Object tracking records
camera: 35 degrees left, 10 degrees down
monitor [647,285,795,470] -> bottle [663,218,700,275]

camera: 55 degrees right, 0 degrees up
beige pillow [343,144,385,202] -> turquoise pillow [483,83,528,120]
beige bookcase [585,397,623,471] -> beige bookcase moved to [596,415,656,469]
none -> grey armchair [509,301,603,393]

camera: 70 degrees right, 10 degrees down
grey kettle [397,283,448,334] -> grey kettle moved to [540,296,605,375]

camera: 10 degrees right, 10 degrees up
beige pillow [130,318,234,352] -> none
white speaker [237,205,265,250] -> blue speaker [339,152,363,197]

==

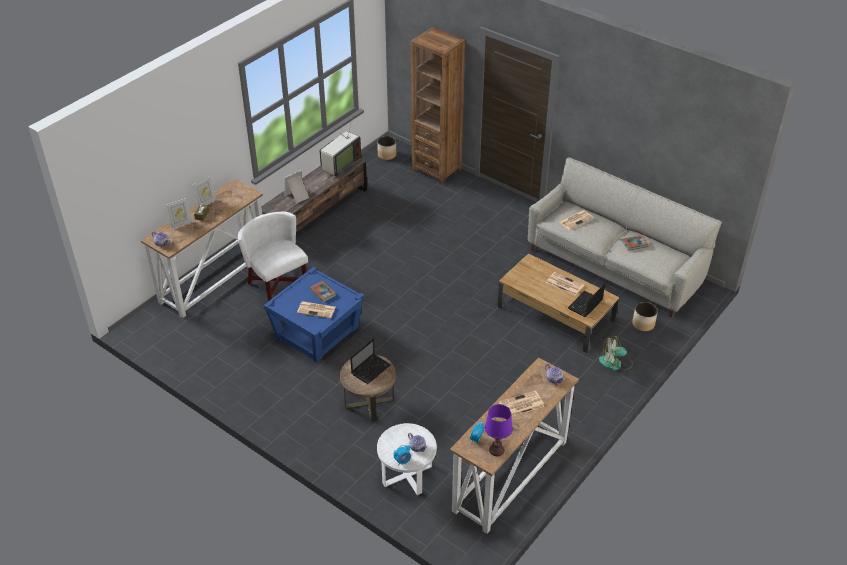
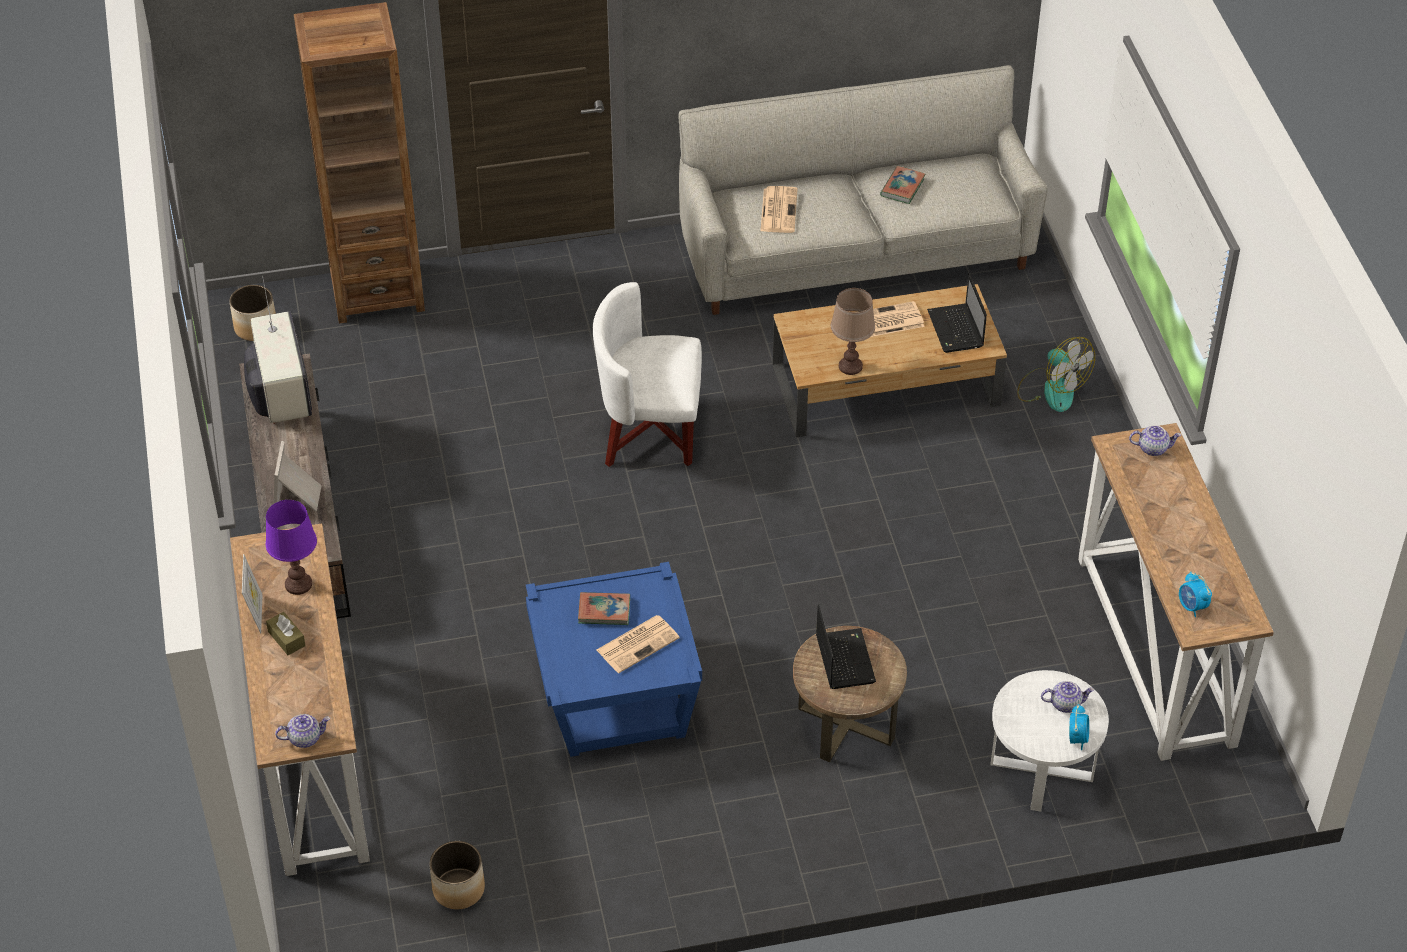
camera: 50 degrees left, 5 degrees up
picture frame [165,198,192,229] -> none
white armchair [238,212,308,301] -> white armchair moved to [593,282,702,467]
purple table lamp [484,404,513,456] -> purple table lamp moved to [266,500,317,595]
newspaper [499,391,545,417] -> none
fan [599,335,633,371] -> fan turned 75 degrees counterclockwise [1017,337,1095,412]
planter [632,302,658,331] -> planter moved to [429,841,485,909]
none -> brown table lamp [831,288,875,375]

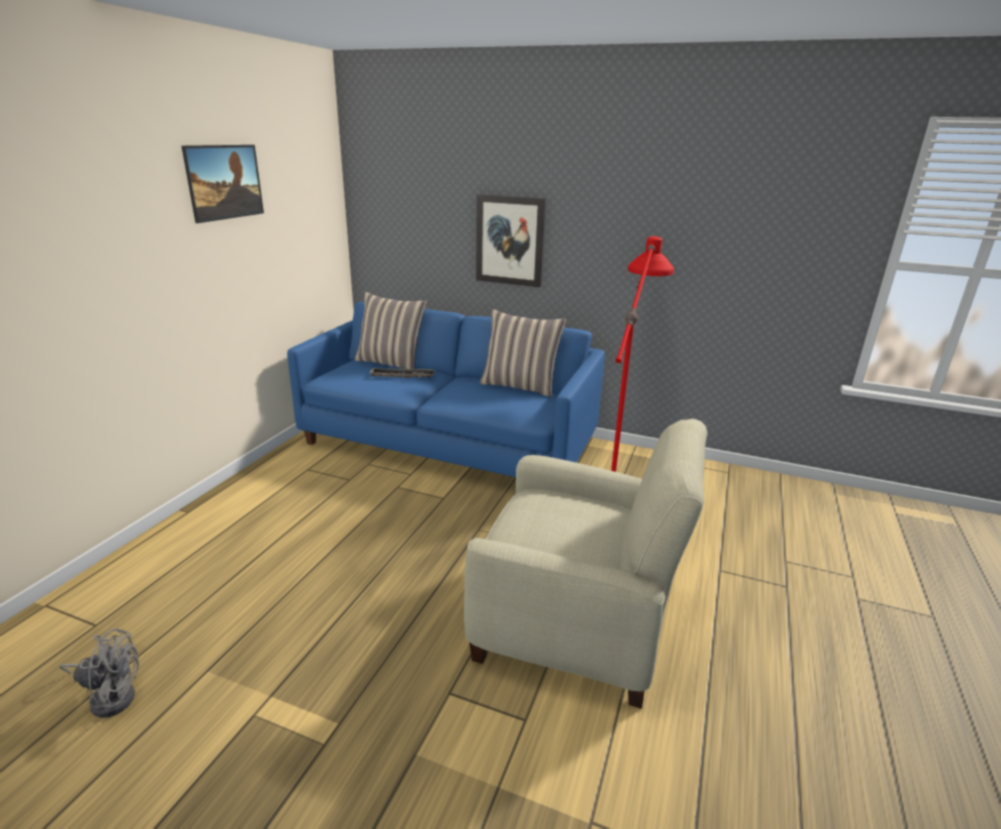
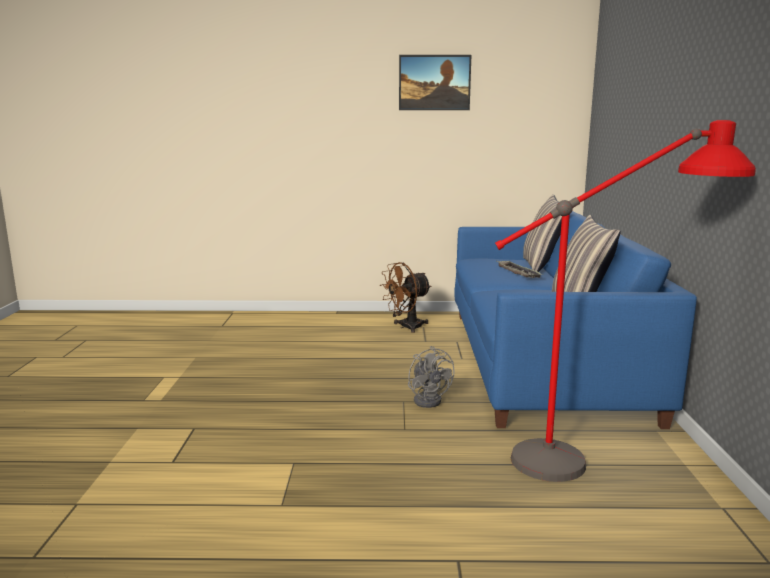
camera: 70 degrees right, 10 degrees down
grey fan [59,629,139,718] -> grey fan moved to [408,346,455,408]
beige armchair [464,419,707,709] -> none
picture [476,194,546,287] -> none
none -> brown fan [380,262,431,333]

Task prompt:
State how many lines in the records above contain the word "grey", and give only that number.

Your solution:
3